On October 1, 1955, The Honeymooners premiered on CBS Television. The classic 39 episodes of that first and only season would achieve cult status and rerun for decades. The legendary sitcom, set in Brooklyn, starred the borough’s favorite son, Jackie Gleason, as bus driver Ralph Kramden and Audrey Meadows as his wife Alice. Neighbors Ed Norton (Art Carney) and Trixie Norton (Joyce Randolph) completed the cast. 

Ralph Kramden statue
Ralph Kramden statue at Port Authority Bus Terminal

Ralph’s get-rich-schemes and expansive waistline provided much of the comedy, but the laughs belied Gleason’s turbulent childhood. Gleason was born on February 26, 1916, to Mae and Herbert Gleason when the family lived at 364 Chauncey Street in Brooklyn. The Gleasons later moved to 358 Chauncey Street, but Gleason most fondly remembered his years spent in apartment 3-A of 328 Chauncey Street. The Gleasons’ dingy flat would serve as the model — and the address — of the Kramdens’ fictional apartment.

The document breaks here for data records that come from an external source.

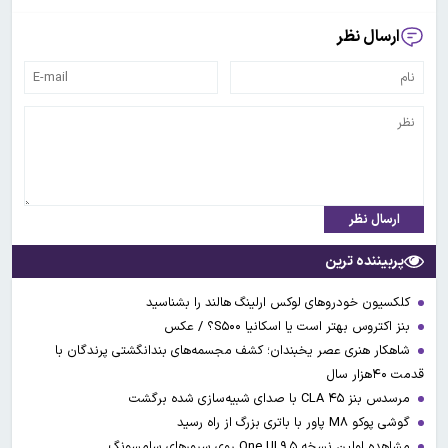
ارسال نظر
ارسال نظر
پربیننده ترین
کلکسیون خودروهای لوکس ارلینگ هالند را بشناسید
بنز اکتروس بهتر است یا اسکانیا S۵۰۰؟ / عکس
شاهکار هنری عصر یخبندان؛ کشف مجسمه‌های بندانگشتی‌ پرندگان با
قدمت ۴۰هزار سال
مرسدس بنز CLA ۴۵ با صدای شبیه‌سازی شده برگشت
گوشی پوکو M۸ پاور با باتری بزرگ از راه رسید
مشاهده اولین نسخه One UI ۹.۵ روی سرورهای سامسونگ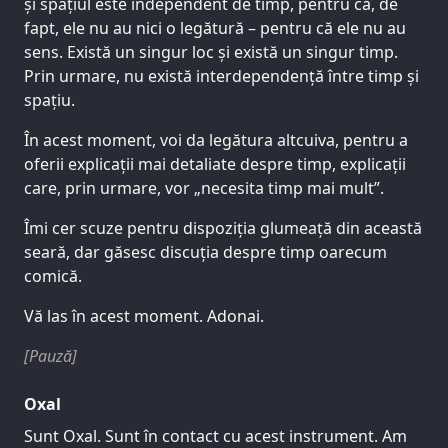
și spațiul este independent de timp, pentru că, de
fapt, ele nu au nici o legătură – pentru că ele nu au
sens. Există un singur loc și există un singur timp.
Prin urmare, nu există interdependență între timp și
spațiu.
În acest moment, voi da legătura altcuiva, pentru a
oferii explicații mai detaliate despre timp, explicații
care, prin urmare, vor „necesita timp mai mult”.
Îmi cer scuze pentru dispoziția glumeață din această
seară, dar găsesc discuția despre timp oarecum
comică.
Vă las în acest moment. Adonai.
[Pauză]
Oxal
Sunt Oxal. Sunt în contact cu acest instrument. Am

While 328 Chauncey Street is actually in Stuyvesant Heights, the show took place in Bensonhurst.

Gleason was named “The Great One” by Orson Welles, “although I don’t know if he meant my talent or my drinking capacity,” Gleason said. Gleason, who also starred in the films The Hustler and Smokey and the Bandit, honed his comedic talent as a teenager in Brooklyn’s lodge halls and vaudeville houses. Here, as his birthday approaches, we take a look at 10 of his Brooklyn haunts. And away we go!

1. Gleason’s Childhood Home, 328 Chauncey Street

Front door at the Honeymooners House, Jackie Gleason's Brooklyn home at 328 Chauncey

“Gleason patterned the Kramden apartment after the one he lived in with his mother as a boy,” Dina-Marie Kulzer writes in Classic Hollywood Bios. “The address is even the same, 328 Chauncey Street. ‘The place was dull. The bulbs weren’t very bright. The surroundings were very bare,’ remembered Gleason about his childhood home.”

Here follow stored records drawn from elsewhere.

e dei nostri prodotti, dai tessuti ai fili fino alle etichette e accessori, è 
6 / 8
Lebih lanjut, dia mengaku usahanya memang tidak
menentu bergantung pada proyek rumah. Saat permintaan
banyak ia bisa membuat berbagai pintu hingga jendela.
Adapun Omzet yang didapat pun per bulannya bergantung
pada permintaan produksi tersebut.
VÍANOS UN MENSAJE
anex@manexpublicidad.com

Jackie’s father, Herbert Gleason, a Death Claims clerk at the Mutual Life Insurance Company, was an alcoholic and gambler. “My pop was a $37-a-week clerk named Herbert Gleason and Mom was Mae Kelly Gleason, an Irish girl,” Gleason recalled in The American Weekly. “I was their second son, born in 1916, and poverty was something everybody in our neighborhood took for granted and didn’t fret about. Pop just walked away from his desk one day when I was nine ­­— and he never came back.”

The Kramdens often battled but always made up in their kitchen. The furnishings never changed: an icebox, stove, sink, dresser, a table in the center, and no curtains on the window. Jackie Gleason: An Intimate Portrait of the Great One explains that Gleason told his set designers, “Get a Brooklyn tenement and make it scruffy.”  When a picture was placed on the wall next to the bedroom door, Gleason said, “We didn’t have a picture in the flat. Take it down.”

Frieda Broodno Storm grew up in the tenement and described Gleason’s Chauncey Street flat in The Honeymooners Lost Episodes. “The one big difference between the Kramden apartment and Jackie’s was that in Jackie’s, the bathroom was in the hall, and the tub was in the kitchen adjacent to the sink.”